Di certo con la lista del Popolo della Libertà questa vittoria sarebbe stata ancora più netta, eppure abbiamo vinto lo stesso, trasferendo i nostri voti sulla Lista Civica, incassando un risultato importante anche nel nostro Municipio dove ci siamo attestati sul 18% contro il 20% del Partito Democratico. Un dato, questo, che ci pone nella condizione di assumerci delle responsabilità importanti anche dove, come in questo territorio, non siamo ancora al governo. Per chi come noi crede che la politica sia impegno, senso civico e capacità di mettersi a disposizione per qualcosa di più grande, infatti governare o meno un municipio non fa molta differenza.
Le campagne elettorali, vinte o perse, sono solo lo strumento necessario per valutare l’efficacia del lavoro svolto.
In questo quadro la vittoria delle regionali deve essere interpretata come un punto di partenza per restituire dignità al sistema politico laziale e dare ai cittadini risposte dovute su temi fondamentali come sanità, mobilità. Trasporto, terzo settore, diritto allo studio, così come la sconfitta al Municipio XI è il punto da cui ripartire per portare sul territorio un Popolo della Libertà diverso e migliore di quello che abbiamo conosciuto in questi anni, capace di trasformarsi nel volano di un nuovo modello di amministrazione pubblica, che sposti il baricentro delle azioni di Giunta dalla Garbatella a quartieri avvandonati come Roma 70, Ottavo Colle, Tintoretto, Tor Marancia e Montagnola, che riesca a prendere posizioni forti su tematiche di elevato impatto territoriale anche quando questo significa andare contro le decisioni della Giunta Comunale. Tematiche come I 60, Fiera di Roma, sotto passo dell’Appia Antica e presidi sanitari territoriali si possono vedere solo dalla parte del popolo. Ma per raggiungere obbiettivi così importanti e per tornare ad avere, come cittadini, diritto di parola nelle dinamiche municipali è doveroso scegliere persone giuste.

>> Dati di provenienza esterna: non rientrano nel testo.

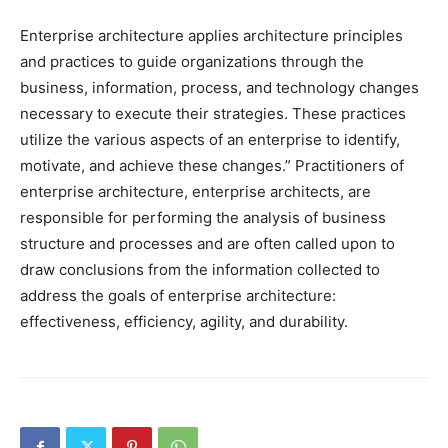
Enterprise architecture applies architecture principles
and practices to guide organizations through the
business, information, process, and technology changes
necessary to execute their strategies. These practices
utilize the various aspects of an enterprise to identify,
motivate, and achieve these changes.” Practitioners of
enterprise architecture, enterprise architects, are
responsible for performing the analysis of business
structure and processes and are often called upon to
draw conclusions from the information collected to
address the goals of enterprise architecture:
effectiveness, efficiency, agility, and durability.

Nei prossimi tre anni non ci saranno campagne elettorali e questo arco di tempo, ti sarà utile a capire la differenza tra chi sceglie la politica come carriera e chi invecve, al dì sopra delle campagna elettorali, lo fa per senso civico e dedizione.
Osserva con attenzione, in questi anni, i tuoi rappresentanti istituzionali, sollecitali sugli impegni che hanno preso, mettili alla prova nella capacità di risolvere i problemi della comunità di quesrtiere, perchè solo in questo modo, quando sarà il momento, potrai essere davvero convinto del voto che esprimerai.
Nel frattempo conta pure su di me, e contattami per qualsiasi problema riguardi la tua zona. Non sono solito fare promesse, ma di certo farò il possibile per aiutarti.
Solo attraverso un comportamento corretto abbiamo la speranza di poter contagiare chi abbiamo intorno e cambiare così, definitivamente, i codici della politica, riportando al centro gli interessi della Comunità e non più clientele e raccomandazioni.